Viele glauben auch, wir würden alle Menschen, die sich nicht im religionspraktischen Sinn als Muslime begreifen, für verdammungswürdige Ungläubige erachten. Dies ist Ausdruck einer verzerrten öffentlichen Wahrnehmung des islamischen Konservatismus in Deutschland, jedenfalls wird diese Haltung dem Islamverständnis meines Verbandes und unserer Gemeinden nicht gerecht. Ihre Äußerungen werden leider als Bestätigung dieser Vorbehalte herangezogen, obwohl ich Ihnen keine solche Absicht unterstelle.

In der Sache habe ich sehr wohl verstanden, welche Differenzierung Sie in Ihren Äußerungen herausarbeiten wollen. Ich kritisiere aber Ihre sprachliche Unschärfe.

### VORLIEGENDE EINTRÄGE

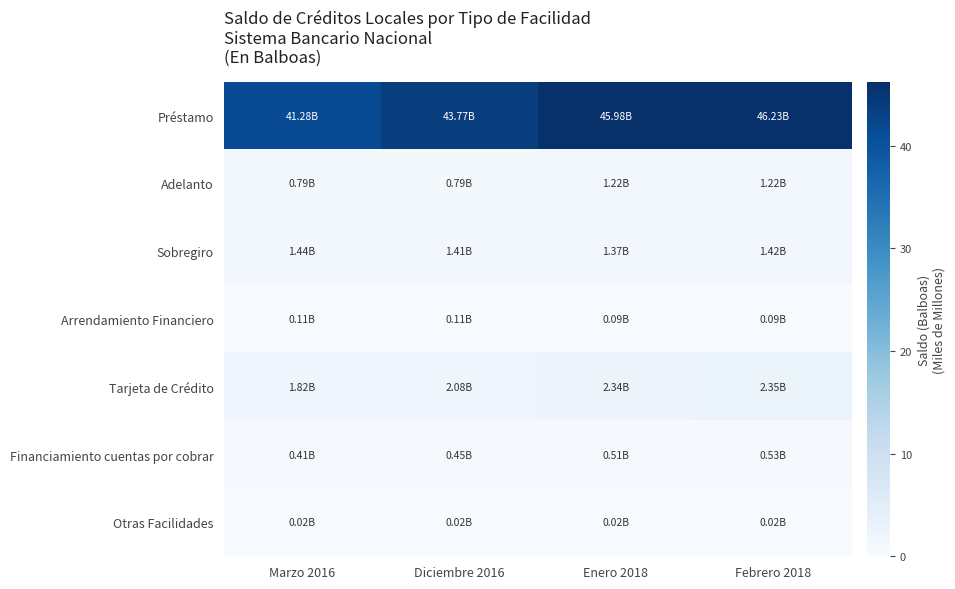

Rank the series at Marzo 2016 from highest to lowest value.

Préstamo, Tarjeta de Crédito, Sobregiro, Adelanto, Financiamiento cuentas por cobrar, Arrendamiento Financiero, Otras Facilidades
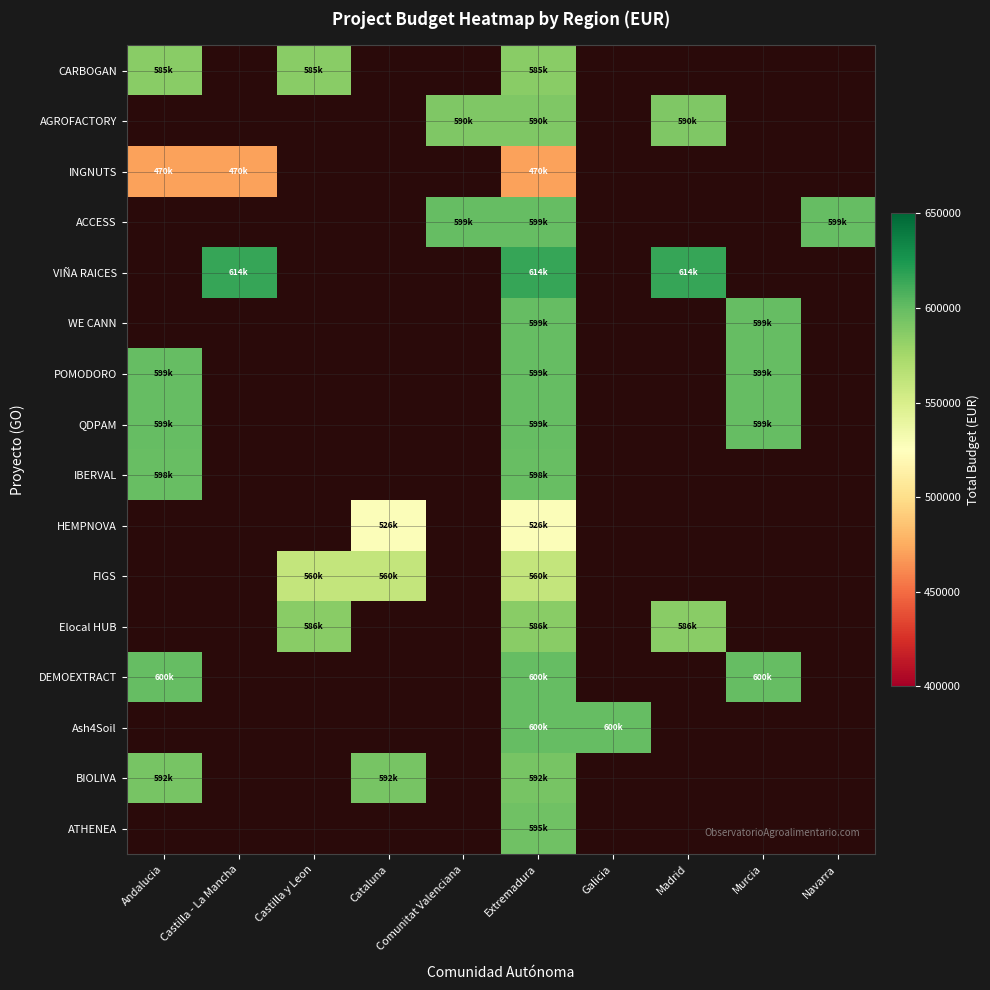

At Galicia, list the series in order from largest to smallest.

Ash4Soil, CARBOGAN, AGROFACTORY, INGNUTS, ACCESS, VIÑA RAICES, WE CANN, POMODORO, QDPAM, IBERVAL, HEMPNOVA, FIGS, Elocal HUB, DEMOEXTRACT, BIOLIVA, ATHENEA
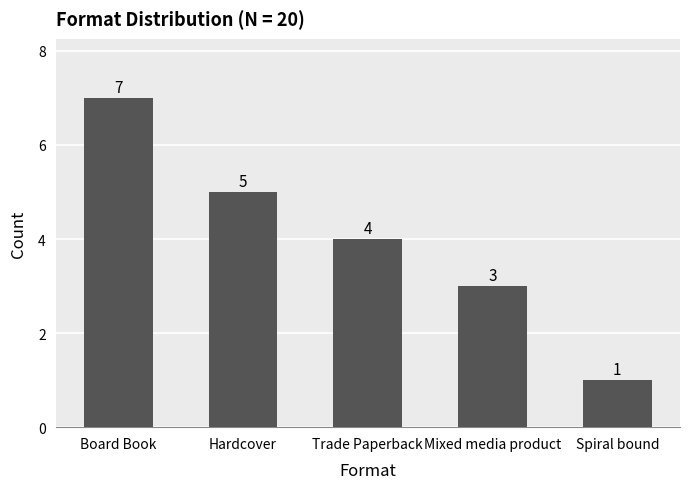

How many values are between 3 and 5?

3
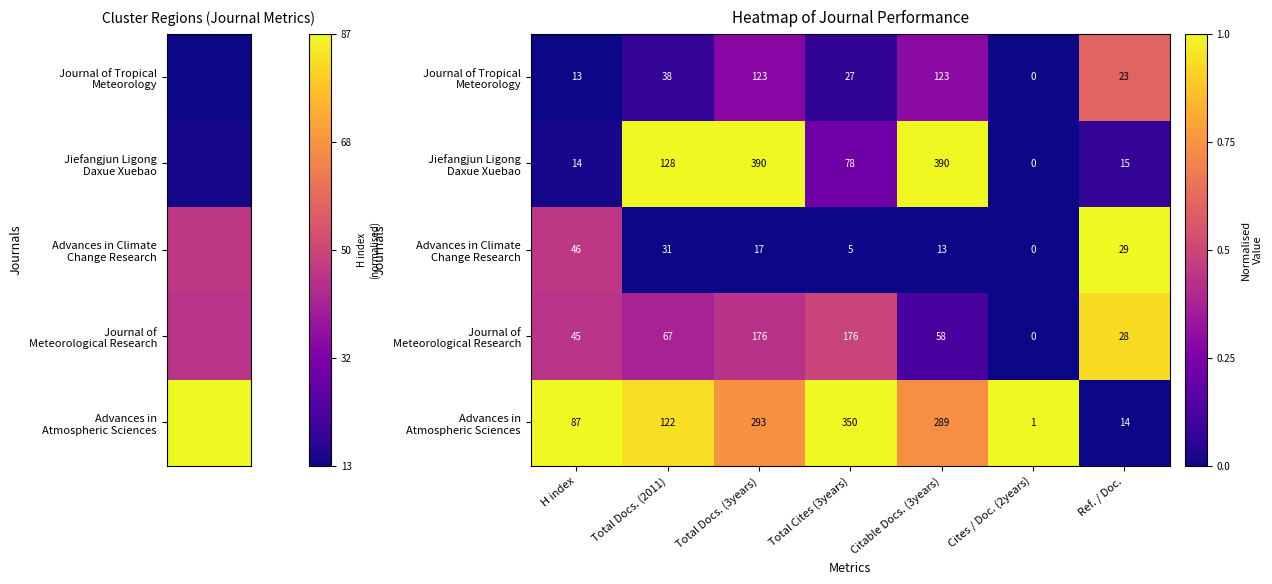

What is the spread (max minus min) of values at Total Docs. (3years)?

373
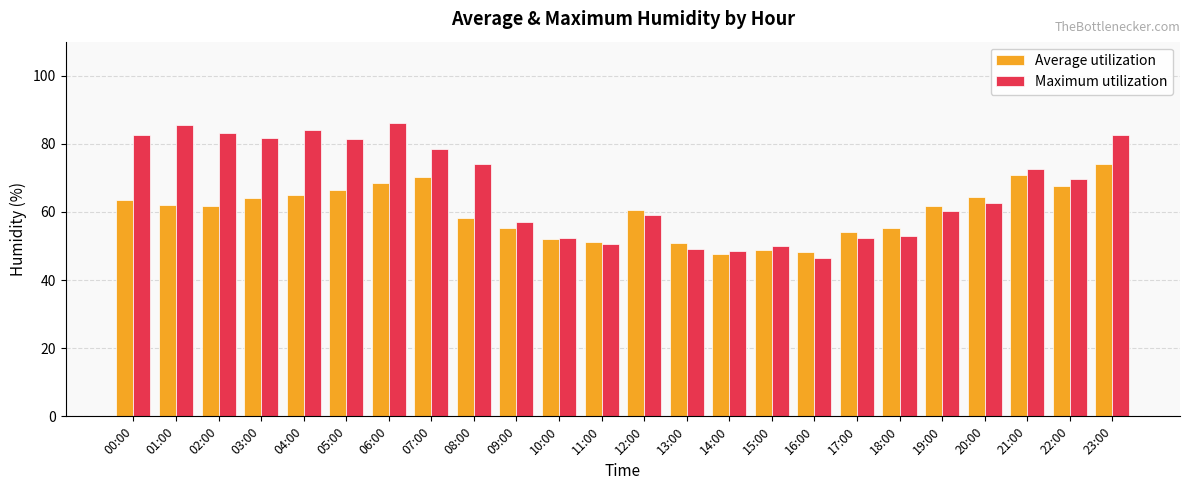

Read the Maximum utilization value at 23:00.

82.5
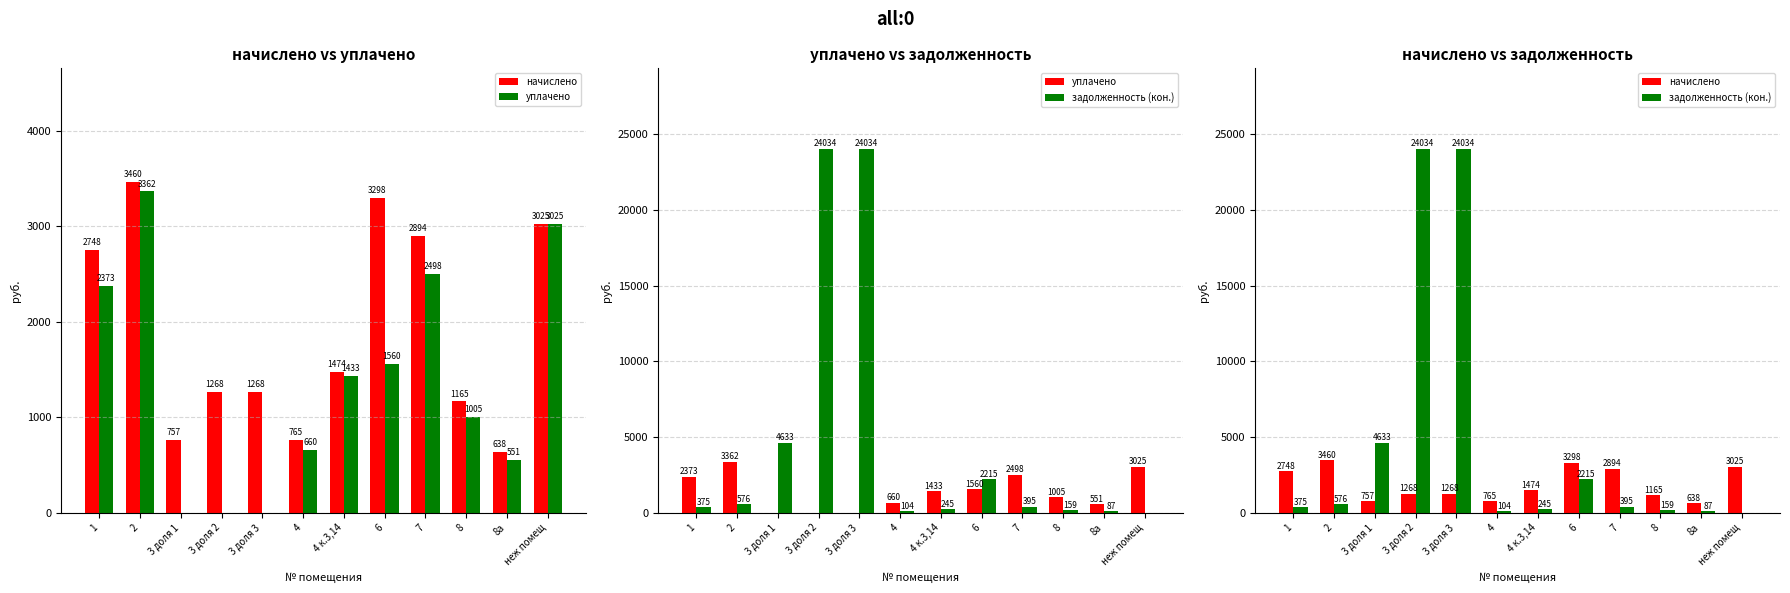

At which label does начислено reach its minimum?

8а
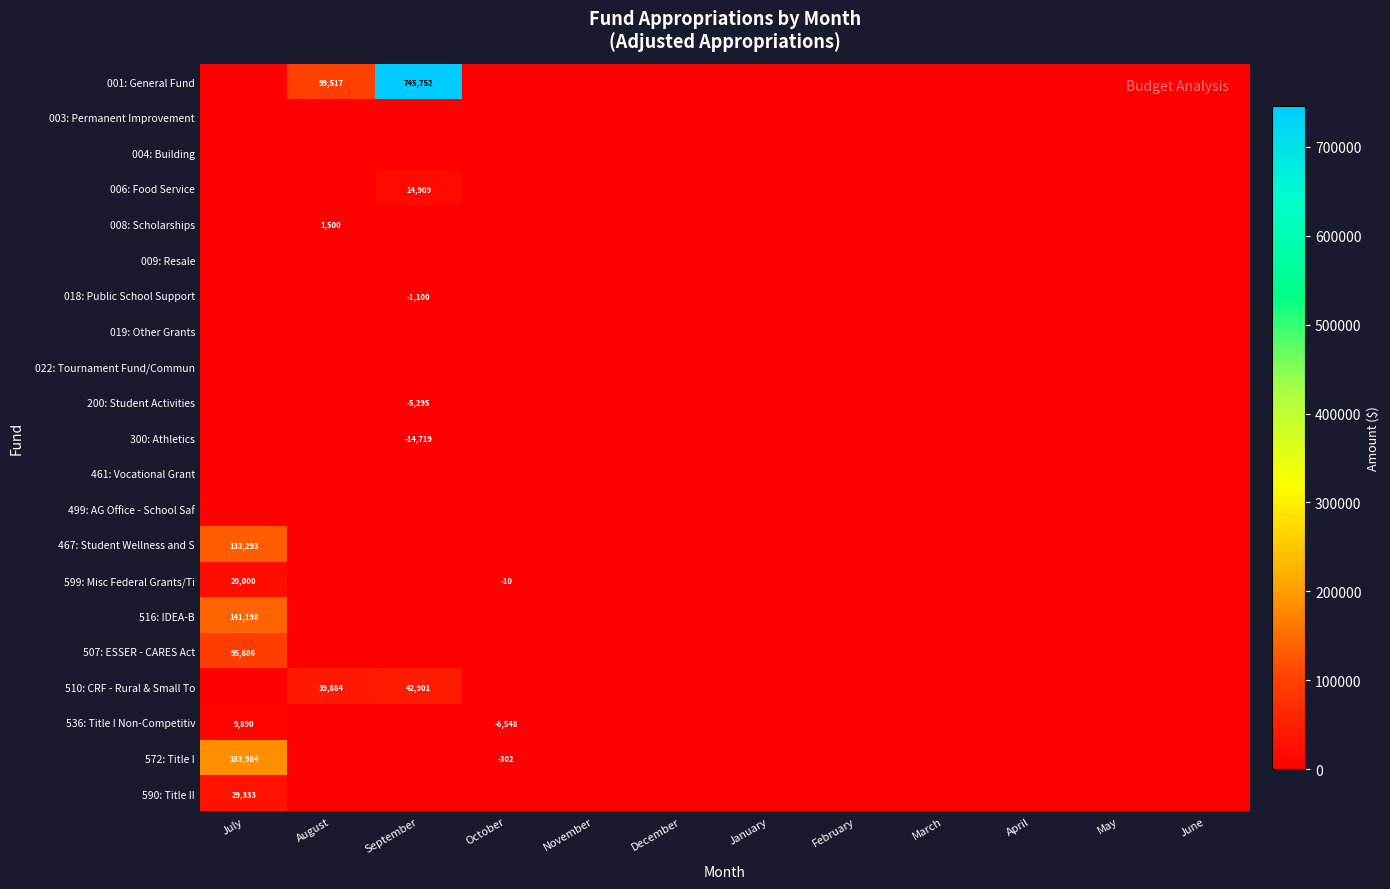

The 510: CRF - Rural & Small To series shows 39884 at August. True or false?

True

### ANHAND DER ANGABEN
**A)** Nenne alle verschiedenen Wortformen der höflichen Anrede „Sie“ im Textauszug, einschließlich der besitzanzeigenden Formen, in der Reihenfolge ihres ersten Vorkommens.
**B)** Schreibe einen Teil des Textauszugs wortgetreu ab: Beginne bei den Worten „Viele glauben auch, wir“ und höre nach „Ihre sprachliche Unschärfe.“ auf.
Die Einträge werden hier nicht gebraucht.

### ÜBUNGSERGEBNISSE
**A)** Ihre, Ihnen, Sie, Ihren

**B)**
Viele glauben auch, wir würden alle Menschen, die sich nicht im religionspraktischen Sinn als Muslime begreifen, für verdammungswürdige Ungläubige erachten. Dies ist Ausdruck einer verzerrten öffentlichen Wahrnehmung des islamischen Konservatismus in Deutschland, jedenfalls wird diese Haltung dem Islamverständnis meines Verbandes und unserer Gemeinden nicht gerecht. Ihre Äußerungen werden leider als Bestätigung dieser Vorbehalte herangezogen, obwohl ich Ihnen keine solche Absicht unterstelle.

In der Sache habe ich sehr wohl verstanden, welche Differenzierung Sie in Ihren Äußerungen herausarbeiten wollen. Ich kritisiere aber Ihre sprachliche Unschärfe.